28/05/2020

Ideas to Reflect upon the New Renaissance of School after Covid-19

We are slowly emerging from an emergency period, a time when the total lockdown imposed the massive use of online teaching as the only way to guarantee an educational continuity. Since the scenario appears still uncertain, school managers and teachers are imagining possible settings for a reopening in September. Many are still wondering about what to bring in a new “school of normality” from the “school of emergency”. However, the term “normality” keeps on being ‘clouded’ by hypotheses of precautionary measures of social distancing and of hygiene standards still in force, which will not allow us to get back to the rhythms, the habits and the didactic-organisational routines of the school we used to know. And the word ‘new school’ sets the border between an opportunity of renovation of the school system and the restoration of a status quo which could dangerously stop the innovation process that many schools and institutes had already started to implement before the pandemic!

And because our past literature and historic facts cannot give us a reference framework of such magnitude in which to insert the online teaching phenomenon, we are writing a new page of school on a global scale. An incredible and unmissable opportunity to develop a new education structure which will require an unusual organisational logic, building on the so-called “lesson learnt”. But which one?

After a first phase of disorientation, all the Italian teachers started to use technology, discovering its advantages and benefits. Apparently, the historical gap between technology pros and cons has been overcome, but it is necessary for school to create a system of infrastructural and technologic organisation, to be used in a natural way.

One hour of live class cannot be simply transferred online. You need to re-calibrate didactic actions essentialising curricular contributions, as well as the time and the means by which to develop them.

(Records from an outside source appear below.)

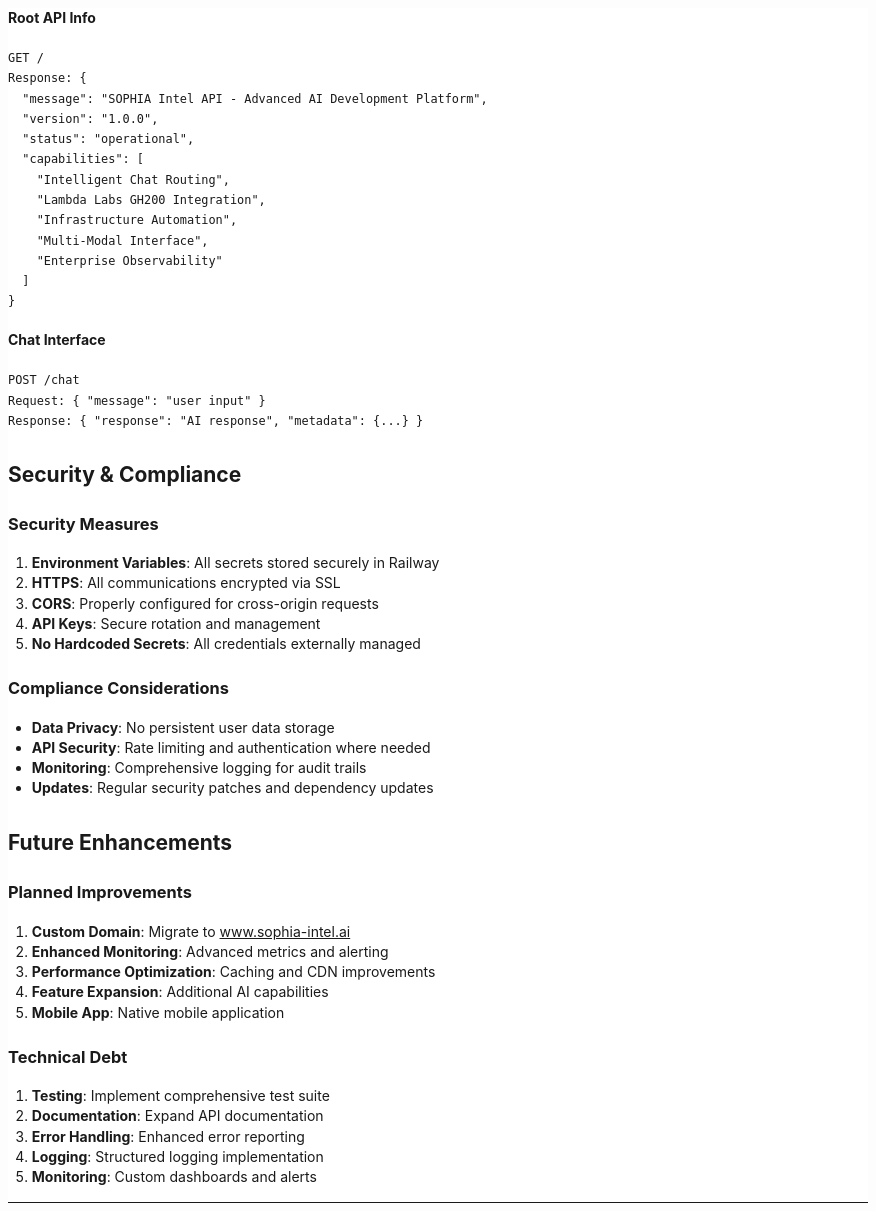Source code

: #### Root API Info
```
GET /
Response: {
  "message": "SOPHIA Intel API - Advanced AI Development Platform",
  "version": "1.0.0",
  "status": "operational",
  "capabilities": [
    "Intelligent Chat Routing",
    "Lambda Labs GH200 Integration",
    "Infrastructure Automation",
    "Multi-Modal Interface",
    "Enterprise Observability"
  ]
}
```

#### Chat Interface
```
POST /chat
Request: { "message": "user input" }
Response: { "response": "AI response", "metadata": {...} }
```

## Security & Compliance

### Security Measures
1. **Environment Variables**: All secrets stored securely in Railway
2. **HTTPS**: All communications encrypted via SSL
3. **CORS**: Properly configured for cross-origin requests
4. **API Keys**: Secure rotation and management
5. **No Hardcoded Secrets**: All credentials externally managed

### Compliance Considerations
- **Data Privacy**: No persistent user data storage
- **API Security**: Rate limiting and authentication where needed
- **Monitoring**: Comprehensive logging for audit trails
- **Updates**: Regular security patches and dependency updates

## Future Enhancements

### Planned Improvements
1. **Custom Domain**: Migrate to www.sophia-intel.ai
2. **Enhanced Monitoring**: Advanced metrics and alerting
3. **Performance Optimization**: Caching and CDN improvements
4. **Feature Expansion**: Additional AI capabilities
5. **Mobile App**: Native mobile application

### Technical Debt
1. **Testing**: Implement comprehensive test suite
2. **Documentation**: Expand API documentation
3. **Error Handling**: Enhanced error reporting
4. **Logging**: Structured logging implementation
5. **Monitoring**: Custom dashboards and alerts

---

We should thin out this curriculum always so “impossible to complete” and make a radical choice on which we can build bridges between the various disciplines in accordance with their epistemological identity.

In times of online teaching, teachers and students rediscovered the fundamental value of relationships. Closer, more caring, and genuine relations offered new interpretations to roles and mutual functions, overcoming the narrow limits of formality and, often, of “bureaucratic routines”.

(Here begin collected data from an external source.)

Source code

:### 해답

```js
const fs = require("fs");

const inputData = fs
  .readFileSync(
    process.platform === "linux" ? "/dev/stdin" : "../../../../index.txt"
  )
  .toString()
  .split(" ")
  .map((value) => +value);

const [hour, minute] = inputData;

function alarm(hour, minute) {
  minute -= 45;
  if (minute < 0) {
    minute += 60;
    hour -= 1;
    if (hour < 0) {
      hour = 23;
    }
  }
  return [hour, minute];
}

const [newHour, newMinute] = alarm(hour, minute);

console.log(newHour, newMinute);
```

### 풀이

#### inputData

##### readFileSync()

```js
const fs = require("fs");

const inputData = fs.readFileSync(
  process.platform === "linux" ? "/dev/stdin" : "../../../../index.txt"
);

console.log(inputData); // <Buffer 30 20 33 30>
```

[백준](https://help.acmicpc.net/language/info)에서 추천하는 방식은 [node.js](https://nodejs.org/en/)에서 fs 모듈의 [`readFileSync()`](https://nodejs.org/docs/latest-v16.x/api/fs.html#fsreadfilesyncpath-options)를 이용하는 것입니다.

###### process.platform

Didacta 2020 will be a good meeting point to discuss these 3 points. Since the Fair will take place in October, it will guarantee the debate for a school which has not found its final status yet, but which will experiment blended solutions. A school made of live and remote moments, which, however, unlike “emergency school”, will have the opportunity to plan training programmes, considering the essential tools to renovate the educational model: teaching methods to overcome transmissive teaching, digital contents to support the exploration and discovery of knowledge and new systems of formative evaluation.